How does LGD-4033’s mechanism of action lead to tissue selective muscular growth?

As described in the compound description section, LGD-4033 acts as a mixed agonist/antagonist of the androgen receptor, due to some specific molecular qualities but further research is definitely required.

How do the dosages of LGD-4033 used in clinical trials compare to the dosages typically marketed by online SARM suppliers, and what are the safety implications? 

There is a discrepancy between the dosages used in research 0.1-2mg (aside from the first phase 1 trial which is mainly used to establish a safety profile) and those commonly found in supplements (10mg or higher). The safety implications of this are currently not well known, but many anecdotes report similar androgenic side effects at these higher doses similar to those from AAS.

What is LGD-4033 (Ligandrol)?

In my opinion the best classification of LGD-4033 is as a nonsteroid SARM and a mixed-partial agonist of the androgen receptor, displaying greater tissue selectivity milligram for milligram than AAS.

Is LGD-4033 legal to buy and use?

This depends on which country you are in, but for most countries it is technically legal when bought and sold for research purposes, and as a result many SARM suppliers (despite often hyping up its abilities) market them as a product only intended for ‘research purposes’. It is essentially a legal exploit.

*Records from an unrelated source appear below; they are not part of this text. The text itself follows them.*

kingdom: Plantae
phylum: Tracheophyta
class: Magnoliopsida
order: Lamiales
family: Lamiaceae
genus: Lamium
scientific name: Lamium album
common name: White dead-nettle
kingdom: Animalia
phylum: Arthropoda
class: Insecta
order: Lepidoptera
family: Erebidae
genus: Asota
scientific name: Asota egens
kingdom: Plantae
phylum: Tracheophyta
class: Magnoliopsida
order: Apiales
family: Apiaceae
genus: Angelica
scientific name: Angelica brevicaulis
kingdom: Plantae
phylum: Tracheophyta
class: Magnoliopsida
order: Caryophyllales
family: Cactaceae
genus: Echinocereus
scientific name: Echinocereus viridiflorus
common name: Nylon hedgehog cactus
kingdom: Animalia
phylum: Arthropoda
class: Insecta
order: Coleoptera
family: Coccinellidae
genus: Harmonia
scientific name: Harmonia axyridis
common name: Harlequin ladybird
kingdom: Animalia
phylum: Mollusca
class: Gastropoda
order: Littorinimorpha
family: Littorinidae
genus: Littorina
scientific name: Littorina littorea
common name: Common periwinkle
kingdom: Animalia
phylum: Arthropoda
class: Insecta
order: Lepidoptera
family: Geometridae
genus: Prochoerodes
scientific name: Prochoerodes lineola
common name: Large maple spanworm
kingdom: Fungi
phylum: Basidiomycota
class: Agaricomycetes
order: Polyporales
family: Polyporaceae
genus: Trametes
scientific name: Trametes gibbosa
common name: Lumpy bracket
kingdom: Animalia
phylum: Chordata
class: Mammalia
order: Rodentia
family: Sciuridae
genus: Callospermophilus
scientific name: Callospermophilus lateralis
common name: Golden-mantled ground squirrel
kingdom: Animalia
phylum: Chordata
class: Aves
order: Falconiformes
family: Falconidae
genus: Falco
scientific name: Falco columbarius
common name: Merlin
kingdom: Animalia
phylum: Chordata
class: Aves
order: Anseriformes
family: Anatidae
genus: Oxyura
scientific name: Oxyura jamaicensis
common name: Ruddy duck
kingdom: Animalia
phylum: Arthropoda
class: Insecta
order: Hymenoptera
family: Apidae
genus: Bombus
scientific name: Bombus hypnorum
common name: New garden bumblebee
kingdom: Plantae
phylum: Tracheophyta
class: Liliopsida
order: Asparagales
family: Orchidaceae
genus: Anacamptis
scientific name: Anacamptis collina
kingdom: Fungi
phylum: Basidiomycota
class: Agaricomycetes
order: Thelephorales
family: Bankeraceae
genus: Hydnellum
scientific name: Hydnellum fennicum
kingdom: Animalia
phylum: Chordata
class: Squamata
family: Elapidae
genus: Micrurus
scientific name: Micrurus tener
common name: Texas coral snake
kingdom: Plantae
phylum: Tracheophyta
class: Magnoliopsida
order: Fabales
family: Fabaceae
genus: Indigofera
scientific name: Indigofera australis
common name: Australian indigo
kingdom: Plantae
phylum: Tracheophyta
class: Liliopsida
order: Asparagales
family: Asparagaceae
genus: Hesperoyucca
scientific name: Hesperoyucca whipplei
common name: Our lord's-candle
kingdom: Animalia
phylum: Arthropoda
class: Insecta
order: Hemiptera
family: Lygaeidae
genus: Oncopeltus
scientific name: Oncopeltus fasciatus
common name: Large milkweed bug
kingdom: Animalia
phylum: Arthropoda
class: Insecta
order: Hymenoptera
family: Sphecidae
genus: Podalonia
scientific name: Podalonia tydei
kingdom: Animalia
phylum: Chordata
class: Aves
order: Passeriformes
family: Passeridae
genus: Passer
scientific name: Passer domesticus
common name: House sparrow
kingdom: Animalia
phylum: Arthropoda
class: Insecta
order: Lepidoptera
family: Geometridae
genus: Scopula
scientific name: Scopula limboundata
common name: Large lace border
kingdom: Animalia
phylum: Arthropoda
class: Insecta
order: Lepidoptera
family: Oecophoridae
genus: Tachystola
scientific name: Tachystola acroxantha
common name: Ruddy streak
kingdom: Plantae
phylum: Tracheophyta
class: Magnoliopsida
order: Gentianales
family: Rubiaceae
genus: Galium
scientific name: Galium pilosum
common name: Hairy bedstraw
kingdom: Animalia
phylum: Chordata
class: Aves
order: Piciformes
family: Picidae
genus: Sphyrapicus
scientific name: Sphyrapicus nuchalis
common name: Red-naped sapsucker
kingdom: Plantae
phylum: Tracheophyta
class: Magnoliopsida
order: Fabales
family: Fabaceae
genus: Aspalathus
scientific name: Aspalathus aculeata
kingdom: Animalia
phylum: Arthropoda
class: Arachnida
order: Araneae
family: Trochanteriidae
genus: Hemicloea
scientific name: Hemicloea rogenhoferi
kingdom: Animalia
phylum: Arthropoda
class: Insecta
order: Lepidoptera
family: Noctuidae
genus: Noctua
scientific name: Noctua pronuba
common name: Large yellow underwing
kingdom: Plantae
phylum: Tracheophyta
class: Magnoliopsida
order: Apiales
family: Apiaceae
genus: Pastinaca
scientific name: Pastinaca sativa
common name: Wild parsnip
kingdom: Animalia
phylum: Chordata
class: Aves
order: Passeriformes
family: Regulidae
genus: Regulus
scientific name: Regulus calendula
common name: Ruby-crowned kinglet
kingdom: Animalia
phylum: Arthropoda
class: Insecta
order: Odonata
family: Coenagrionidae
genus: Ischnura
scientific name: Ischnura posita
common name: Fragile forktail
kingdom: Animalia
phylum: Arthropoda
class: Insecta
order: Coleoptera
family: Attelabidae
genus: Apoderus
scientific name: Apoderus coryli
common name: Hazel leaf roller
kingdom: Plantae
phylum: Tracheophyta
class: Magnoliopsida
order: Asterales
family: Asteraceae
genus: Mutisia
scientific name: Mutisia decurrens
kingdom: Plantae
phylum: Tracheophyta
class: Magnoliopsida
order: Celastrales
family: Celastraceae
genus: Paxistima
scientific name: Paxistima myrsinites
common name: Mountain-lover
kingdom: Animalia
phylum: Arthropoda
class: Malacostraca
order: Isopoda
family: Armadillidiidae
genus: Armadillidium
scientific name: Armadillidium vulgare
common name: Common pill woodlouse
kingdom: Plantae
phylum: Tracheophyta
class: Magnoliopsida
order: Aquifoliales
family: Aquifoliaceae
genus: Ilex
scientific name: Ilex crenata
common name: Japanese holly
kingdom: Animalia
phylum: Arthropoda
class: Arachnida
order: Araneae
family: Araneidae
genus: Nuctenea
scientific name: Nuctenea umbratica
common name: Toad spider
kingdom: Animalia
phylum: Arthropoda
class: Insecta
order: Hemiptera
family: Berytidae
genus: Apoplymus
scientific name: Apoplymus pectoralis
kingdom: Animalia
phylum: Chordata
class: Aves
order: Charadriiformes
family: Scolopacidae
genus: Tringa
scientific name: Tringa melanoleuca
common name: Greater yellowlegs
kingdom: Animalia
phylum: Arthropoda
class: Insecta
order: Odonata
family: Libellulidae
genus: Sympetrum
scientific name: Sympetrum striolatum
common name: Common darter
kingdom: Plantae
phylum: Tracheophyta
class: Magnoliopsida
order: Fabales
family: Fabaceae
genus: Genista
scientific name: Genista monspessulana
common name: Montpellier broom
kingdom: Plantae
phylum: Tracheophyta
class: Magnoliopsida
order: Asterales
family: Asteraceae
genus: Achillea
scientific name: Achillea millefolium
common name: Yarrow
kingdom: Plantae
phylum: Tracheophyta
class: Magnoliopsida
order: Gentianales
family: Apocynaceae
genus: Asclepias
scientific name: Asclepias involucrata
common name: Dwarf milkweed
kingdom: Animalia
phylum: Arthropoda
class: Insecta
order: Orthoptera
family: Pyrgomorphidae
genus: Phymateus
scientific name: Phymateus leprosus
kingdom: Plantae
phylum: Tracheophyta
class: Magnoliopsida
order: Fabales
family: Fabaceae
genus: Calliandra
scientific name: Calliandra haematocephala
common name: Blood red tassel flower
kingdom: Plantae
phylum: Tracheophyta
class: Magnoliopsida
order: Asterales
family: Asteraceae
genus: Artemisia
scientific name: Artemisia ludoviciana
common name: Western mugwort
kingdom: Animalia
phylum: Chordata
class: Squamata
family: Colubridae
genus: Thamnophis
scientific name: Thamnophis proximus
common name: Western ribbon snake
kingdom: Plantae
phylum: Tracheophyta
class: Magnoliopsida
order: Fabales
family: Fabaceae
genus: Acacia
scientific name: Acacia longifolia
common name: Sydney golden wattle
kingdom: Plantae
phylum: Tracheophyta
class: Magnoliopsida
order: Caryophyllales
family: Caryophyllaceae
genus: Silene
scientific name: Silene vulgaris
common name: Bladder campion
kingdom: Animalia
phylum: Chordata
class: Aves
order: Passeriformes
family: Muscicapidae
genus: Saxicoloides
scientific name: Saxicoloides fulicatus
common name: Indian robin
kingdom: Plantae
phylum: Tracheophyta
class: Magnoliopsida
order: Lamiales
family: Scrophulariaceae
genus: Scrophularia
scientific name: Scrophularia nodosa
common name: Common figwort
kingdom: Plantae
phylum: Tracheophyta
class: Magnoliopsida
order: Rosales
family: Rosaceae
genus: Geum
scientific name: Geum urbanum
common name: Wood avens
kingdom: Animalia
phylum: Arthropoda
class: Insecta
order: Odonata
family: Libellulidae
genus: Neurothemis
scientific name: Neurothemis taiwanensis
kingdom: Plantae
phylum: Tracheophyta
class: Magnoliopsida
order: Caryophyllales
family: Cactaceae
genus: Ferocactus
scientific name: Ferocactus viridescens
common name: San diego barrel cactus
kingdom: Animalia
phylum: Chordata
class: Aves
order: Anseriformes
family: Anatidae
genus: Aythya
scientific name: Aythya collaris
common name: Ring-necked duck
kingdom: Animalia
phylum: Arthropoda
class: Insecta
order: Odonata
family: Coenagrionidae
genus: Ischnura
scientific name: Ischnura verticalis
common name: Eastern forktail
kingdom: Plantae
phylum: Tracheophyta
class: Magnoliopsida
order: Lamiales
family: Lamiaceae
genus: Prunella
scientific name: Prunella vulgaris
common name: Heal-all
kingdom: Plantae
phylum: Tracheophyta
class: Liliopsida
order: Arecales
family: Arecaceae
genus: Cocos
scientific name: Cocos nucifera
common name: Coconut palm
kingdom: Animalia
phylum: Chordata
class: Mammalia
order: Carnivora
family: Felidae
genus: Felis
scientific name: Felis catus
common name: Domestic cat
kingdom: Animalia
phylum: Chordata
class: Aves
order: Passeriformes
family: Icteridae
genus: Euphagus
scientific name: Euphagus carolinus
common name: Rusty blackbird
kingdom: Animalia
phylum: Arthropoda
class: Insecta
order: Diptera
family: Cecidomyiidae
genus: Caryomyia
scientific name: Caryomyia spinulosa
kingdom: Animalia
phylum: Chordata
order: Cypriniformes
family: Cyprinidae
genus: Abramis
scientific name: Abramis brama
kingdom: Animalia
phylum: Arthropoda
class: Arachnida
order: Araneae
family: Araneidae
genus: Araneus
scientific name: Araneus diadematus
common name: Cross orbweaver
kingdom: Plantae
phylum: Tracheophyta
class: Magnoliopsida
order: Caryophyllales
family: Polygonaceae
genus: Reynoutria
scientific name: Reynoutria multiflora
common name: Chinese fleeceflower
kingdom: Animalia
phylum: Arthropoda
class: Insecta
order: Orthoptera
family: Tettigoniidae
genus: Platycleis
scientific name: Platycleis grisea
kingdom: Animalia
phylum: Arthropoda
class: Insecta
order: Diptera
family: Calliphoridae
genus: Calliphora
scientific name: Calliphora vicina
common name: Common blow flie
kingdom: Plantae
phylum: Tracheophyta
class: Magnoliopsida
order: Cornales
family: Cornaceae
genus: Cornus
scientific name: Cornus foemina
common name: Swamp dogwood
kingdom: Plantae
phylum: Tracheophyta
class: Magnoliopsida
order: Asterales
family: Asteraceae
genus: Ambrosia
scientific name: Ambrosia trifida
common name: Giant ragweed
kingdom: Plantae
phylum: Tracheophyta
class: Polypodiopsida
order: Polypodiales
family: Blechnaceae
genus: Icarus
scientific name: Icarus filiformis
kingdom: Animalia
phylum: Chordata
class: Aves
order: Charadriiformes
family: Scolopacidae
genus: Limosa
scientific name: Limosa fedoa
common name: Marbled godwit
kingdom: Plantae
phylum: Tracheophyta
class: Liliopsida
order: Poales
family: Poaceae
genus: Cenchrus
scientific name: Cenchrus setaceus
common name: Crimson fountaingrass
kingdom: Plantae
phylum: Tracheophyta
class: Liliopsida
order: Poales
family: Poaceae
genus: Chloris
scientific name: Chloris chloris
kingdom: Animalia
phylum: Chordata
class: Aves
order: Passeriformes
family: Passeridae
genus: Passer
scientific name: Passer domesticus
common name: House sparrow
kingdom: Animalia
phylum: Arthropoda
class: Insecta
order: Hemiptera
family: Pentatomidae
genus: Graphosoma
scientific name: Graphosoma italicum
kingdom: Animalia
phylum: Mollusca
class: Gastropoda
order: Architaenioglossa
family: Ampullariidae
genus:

Do you need post-cycle therapy (PCT) after using LGD-4033?

LGD-4033 suppresses natural testosterone levels dose-dependently. It is common for users of AAS to use a PCT after discontinuation because of their suppressive qualities, and anecdotally many users of LGD-4033 and other SARMs use a PCT too because of these same suppressive qualities. Ultimately it is up to the user’s discretion. 

How does LGD-4033 affect body fat percentage or fat mass?

By increasing muscle mass, users have a higher metabolism making an eventual fat loss phase easier and more efficient, but this is an indirect effect.

What is LGD-4033’s affinity to the AR receptor?

It binds to the AR receptor with an affinity of 0.9nM

Does LGD-4033 bind to progesterone receptors?

Not meaningfully.

Does LGD-4033 bind to glucocorticoid receptors?

Not meaningfully.

Does LGD-4033 bind to mineralocorticoid receptors?

Not meaningfully.

What is the anabolic:androgenic ratio of LGD-4033?

It has been reported as 10:1 but this is not present in the literature.